4. **Write the JSON.** Merge into the target file (schema shape in the "Hook Structure" section above). If this creates `.claude/settings.local.json` for the first time, add it to .gitignore — the Write tool doesn't auto-gitignore it.

5. **Validate syntax + schema in one shot:**

   `jq -e '.hooks.<event>[] | select(.matcher == "<matcher>") | .hooks[] | select(.type == "command") | .command' <target-file>`

   Exit 0 + prints your command = correct. Exit 4 = matcher doesn't match. Exit 5 = malformed JSON or wrong nesting. A broken settings.json silently disables ALL settings from that file — fix any pre-existing malformation too.

6. **Prove the hook fires** — only for `Pre|PostToolUse` on a matcher you can trigger in-turn (`Write|Edit` via Edit, `Bash` via Bash). `Stop`/`UserPromptSubmit`/`SessionStart` fire outside this turn — skip to step 7.

   For a **formatter** on `PostToolUse`/`Write|Edit`: introduce a detectable violation via Edit (two consecutive blank lines, bad indentation, missing semicolon — something this formatter corrects; NOT trailing whitespace, Edit strips that before writing), re-read, confirm the hook **fixed** it. For **anything else**: temporarily prefix the command in settings.json with `echo "$(date) hook fired" >> /tmp/claude-hook-check.txt; `, trigger the matching tool (Edit for `Write|Edit`, a harmless `true` for `Bash`), read the sentinel file.

   **Always clean up** — revert the violation, strip the sentinel prefix — whether the proof passed or failed.

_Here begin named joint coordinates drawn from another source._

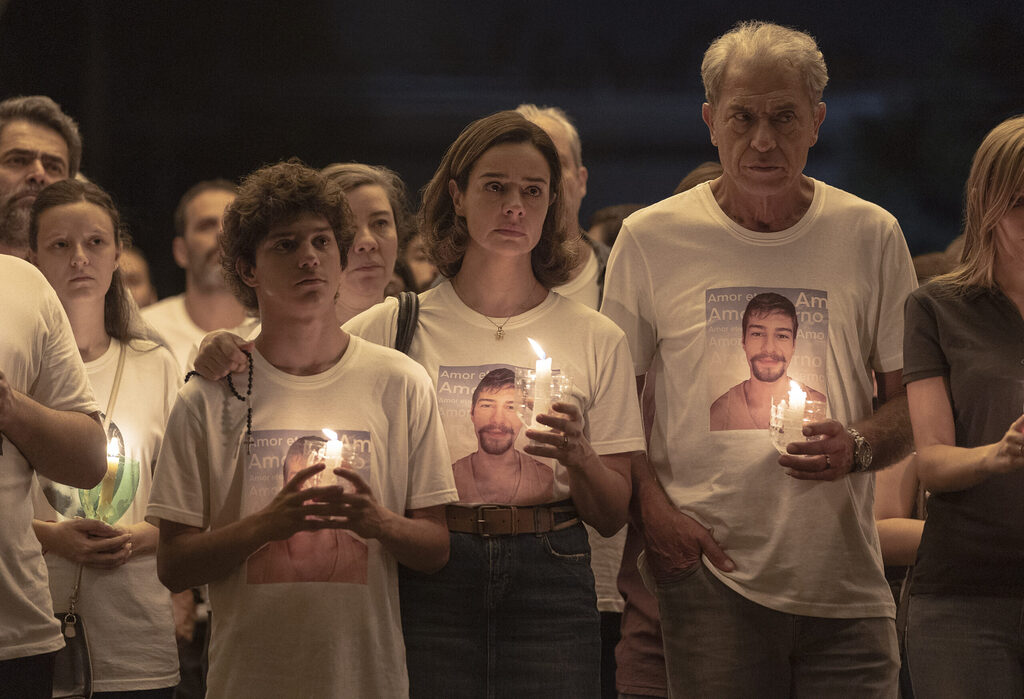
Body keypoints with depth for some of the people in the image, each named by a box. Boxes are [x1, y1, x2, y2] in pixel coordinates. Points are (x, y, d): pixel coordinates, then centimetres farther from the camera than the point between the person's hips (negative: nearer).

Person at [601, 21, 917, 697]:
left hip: (846, 583, 1)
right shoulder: (653, 238, 4)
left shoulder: (871, 237, 7)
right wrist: (655, 510, -6)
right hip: (711, 572, -1)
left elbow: (911, 401, 11)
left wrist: (858, 448, -11)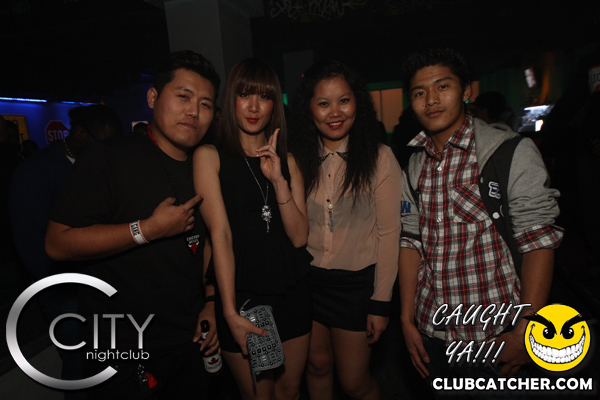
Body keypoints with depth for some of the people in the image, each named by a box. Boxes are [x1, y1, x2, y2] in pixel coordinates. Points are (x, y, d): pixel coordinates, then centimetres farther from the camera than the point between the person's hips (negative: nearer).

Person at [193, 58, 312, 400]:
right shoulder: (210, 156, -4)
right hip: (243, 296, -3)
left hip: (293, 292, 4)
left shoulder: (287, 160, 7)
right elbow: (221, 234, -12)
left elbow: (299, 236, -2)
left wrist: (278, 180, -14)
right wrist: (230, 313, -16)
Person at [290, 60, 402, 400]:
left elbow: (389, 233, -10)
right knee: (318, 365, 21)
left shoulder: (380, 158, -11)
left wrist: (381, 302, -10)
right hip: (307, 280, 4)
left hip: (357, 283, -3)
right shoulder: (299, 159, -1)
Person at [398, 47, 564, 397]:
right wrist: (407, 319, 3)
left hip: (495, 334, -4)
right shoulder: (414, 164, 4)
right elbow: (411, 241, 4)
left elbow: (538, 240, -12)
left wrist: (525, 332, -15)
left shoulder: (512, 151, -10)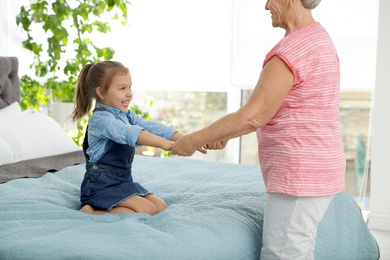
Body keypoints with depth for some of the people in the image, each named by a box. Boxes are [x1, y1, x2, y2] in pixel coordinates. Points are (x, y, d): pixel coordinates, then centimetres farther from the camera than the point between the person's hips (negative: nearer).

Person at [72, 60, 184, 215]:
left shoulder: (127, 115, 11)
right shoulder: (100, 119, -17)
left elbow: (151, 127, -2)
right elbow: (129, 133, -35)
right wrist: (166, 144, -47)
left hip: (123, 182, 9)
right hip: (102, 185, -9)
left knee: (161, 207, 3)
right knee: (147, 210, -20)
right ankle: (91, 213, -13)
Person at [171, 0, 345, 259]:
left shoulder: (292, 48, -18)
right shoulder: (318, 39, 15)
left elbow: (252, 116, -20)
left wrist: (194, 139, -9)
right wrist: (226, 134, 18)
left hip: (299, 175, -10)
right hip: (312, 171, 10)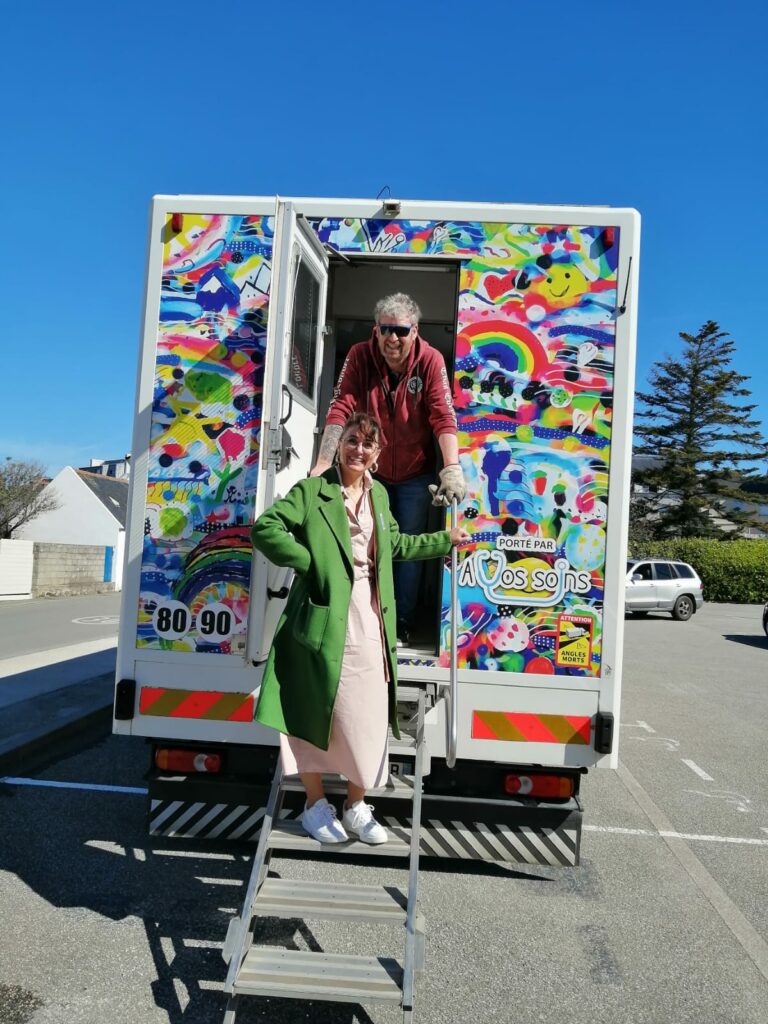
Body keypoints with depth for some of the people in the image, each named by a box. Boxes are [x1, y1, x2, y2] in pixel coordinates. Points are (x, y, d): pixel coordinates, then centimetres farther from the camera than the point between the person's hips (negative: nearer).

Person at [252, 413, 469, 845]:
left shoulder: (379, 494, 17)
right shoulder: (312, 490, -3)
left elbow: (396, 545, 31)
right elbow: (265, 528, -12)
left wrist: (445, 539, 34)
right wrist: (309, 562, -14)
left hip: (371, 622, 6)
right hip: (326, 618, -5)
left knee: (367, 716, 9)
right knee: (317, 711, 3)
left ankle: (357, 806, 26)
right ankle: (316, 804, 22)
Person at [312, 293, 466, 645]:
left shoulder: (430, 360, -15)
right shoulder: (360, 355, -13)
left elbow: (443, 416, -23)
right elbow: (341, 409, -21)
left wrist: (452, 468, -37)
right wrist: (323, 464, -31)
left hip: (415, 474, -1)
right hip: (372, 470, 1)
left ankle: (401, 623, 20)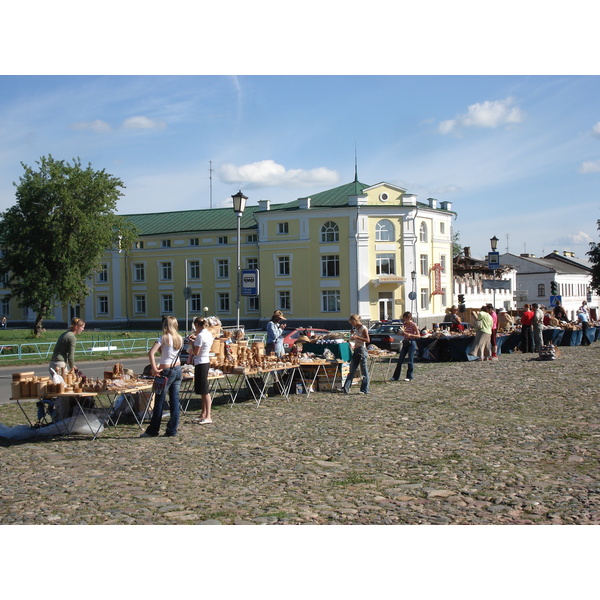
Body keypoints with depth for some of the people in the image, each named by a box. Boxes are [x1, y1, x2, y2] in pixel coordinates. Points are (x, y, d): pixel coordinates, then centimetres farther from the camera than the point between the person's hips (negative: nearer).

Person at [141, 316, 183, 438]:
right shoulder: (180, 339, 7)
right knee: (175, 400, 7)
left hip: (166, 371, -6)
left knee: (159, 401, 2)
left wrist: (154, 369, -19)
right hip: (178, 369, 6)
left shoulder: (164, 338, -11)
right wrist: (161, 348, 4)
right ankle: (172, 431, 9)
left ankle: (153, 431, 10)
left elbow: (151, 353, -22)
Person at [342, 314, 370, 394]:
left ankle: (365, 390, 1)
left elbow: (368, 340, -17)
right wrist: (352, 334, 8)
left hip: (362, 350, -9)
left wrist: (357, 337, -22)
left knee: (364, 370, -3)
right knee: (352, 370, 5)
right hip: (356, 350, 9)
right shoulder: (356, 329, 16)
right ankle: (346, 388, 3)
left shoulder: (363, 328, -9)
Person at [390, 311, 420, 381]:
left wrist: (410, 335, -20)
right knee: (400, 360, 5)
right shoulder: (404, 324, 10)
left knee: (410, 360, -3)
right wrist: (403, 331, -5)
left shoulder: (413, 325, -8)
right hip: (405, 343, 7)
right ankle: (395, 377, 9)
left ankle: (409, 377, 6)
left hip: (411, 343, -6)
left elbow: (418, 336, -9)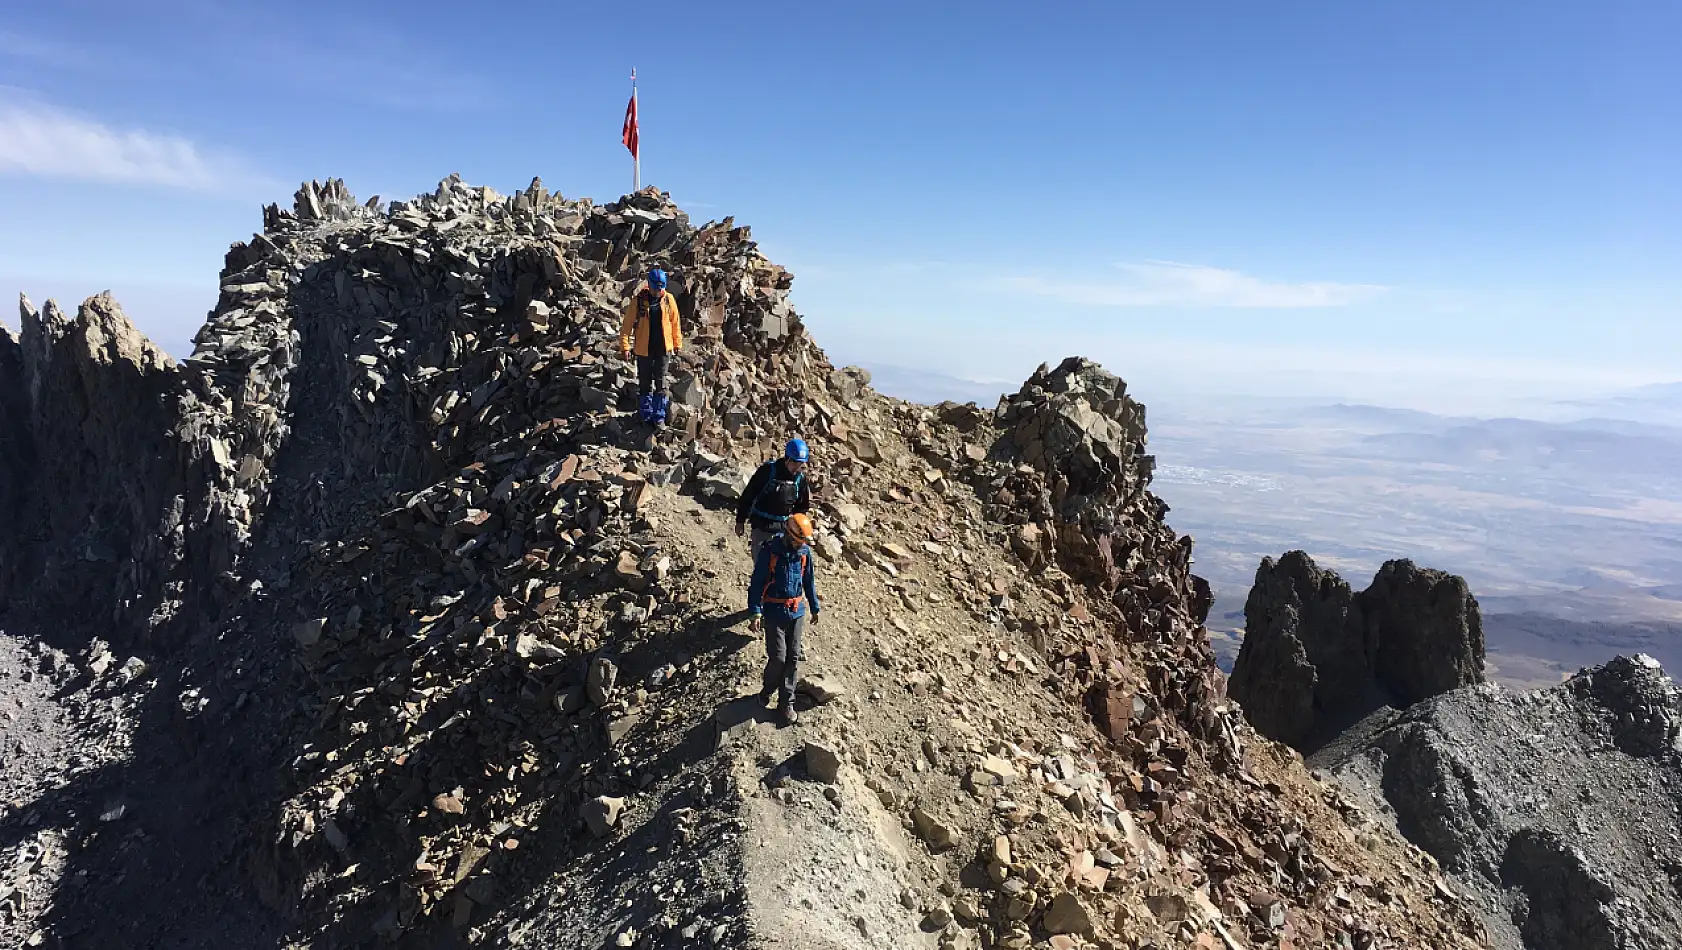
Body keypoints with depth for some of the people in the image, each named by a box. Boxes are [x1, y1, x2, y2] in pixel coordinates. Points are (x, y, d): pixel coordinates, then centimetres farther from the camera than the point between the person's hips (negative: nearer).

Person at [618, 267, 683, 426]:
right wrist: (625, 346, -11)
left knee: (660, 383, 5)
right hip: (644, 349, -1)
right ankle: (646, 415, 22)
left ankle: (659, 415, 14)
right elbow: (627, 324, -6)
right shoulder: (638, 300, -8)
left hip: (663, 348, 1)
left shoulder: (668, 300, -2)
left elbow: (675, 322, 8)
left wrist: (677, 342, 12)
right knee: (645, 383, 9)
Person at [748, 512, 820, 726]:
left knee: (793, 658, 5)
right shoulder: (770, 551, -14)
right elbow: (757, 582, -11)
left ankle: (786, 703, 16)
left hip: (797, 612, 4)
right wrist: (755, 613, -16)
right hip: (774, 612, -4)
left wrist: (815, 607, 18)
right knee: (778, 657, -7)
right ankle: (768, 690, 23)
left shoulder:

   **If proof fails but pipe-test passed and `jq -e` passed**: the settings watcher isn't watching `.claude/` — it only watches directories that had a settings file when this session started. The hook is written correctly. Tell the user to open `/hooks` once (reloads config) or restart — you can't do this yourself; `/hooks` is a user UI menu and opening it ends this turn.

7. **Handoff.** Tell the user the hook is live (or needs `/hooks`/restart per the watcher caveat). Point them at `/hooks` to review, edit, or disable it later. The UI only shows "Ran N hooks" if a hook errors or is slow — silent success is invisible by design.